## [Task description]
Find every line in the listing that contains the word "maximum" with the same capitalization, and copy each of those lines.

## [Extracted data]
★ ★ ★ ★ ★ ★ ★
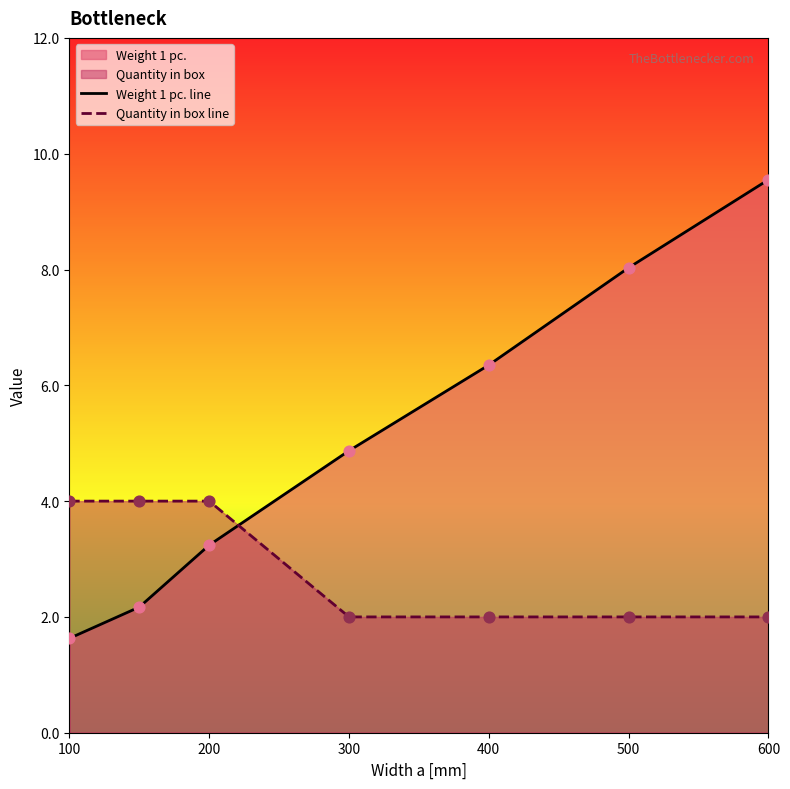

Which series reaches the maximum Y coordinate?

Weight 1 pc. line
★ ★ ★ ★ ★ ★ ★
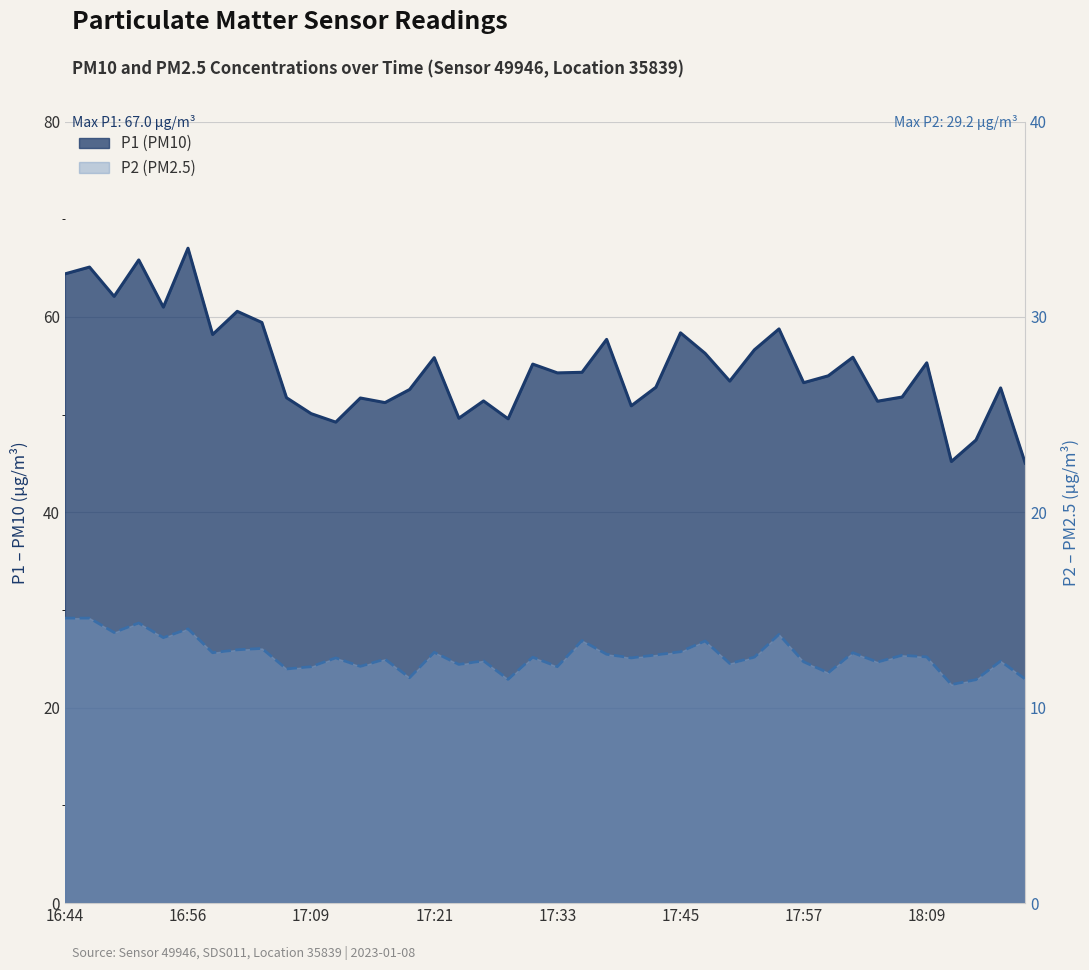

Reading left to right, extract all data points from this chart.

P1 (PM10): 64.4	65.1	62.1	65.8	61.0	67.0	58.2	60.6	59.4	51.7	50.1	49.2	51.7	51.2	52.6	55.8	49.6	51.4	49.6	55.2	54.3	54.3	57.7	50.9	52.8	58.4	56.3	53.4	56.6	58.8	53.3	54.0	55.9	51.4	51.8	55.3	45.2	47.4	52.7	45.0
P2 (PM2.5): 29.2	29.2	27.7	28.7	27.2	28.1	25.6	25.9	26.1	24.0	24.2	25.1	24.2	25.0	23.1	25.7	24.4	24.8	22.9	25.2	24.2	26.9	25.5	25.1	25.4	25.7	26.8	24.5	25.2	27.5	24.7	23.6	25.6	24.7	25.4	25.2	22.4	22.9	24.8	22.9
★ ★ ★ ★ ★ ★ ★
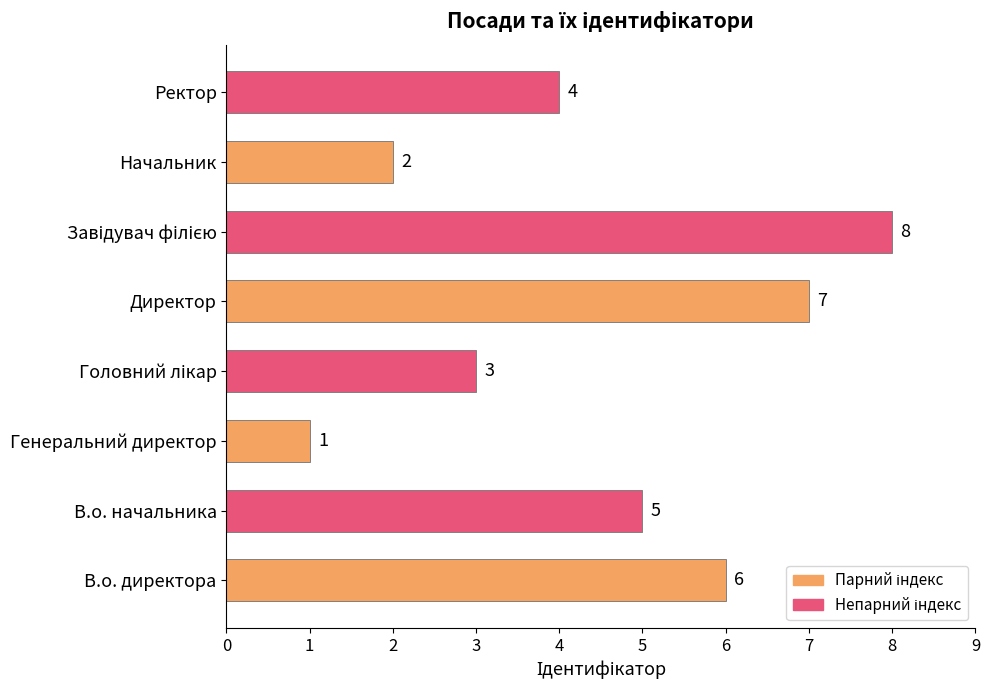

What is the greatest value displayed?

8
★ ★ ★ ★ ★ ★ ★
## [Answer to this task]
Which series reaches the maximum Y coordinate?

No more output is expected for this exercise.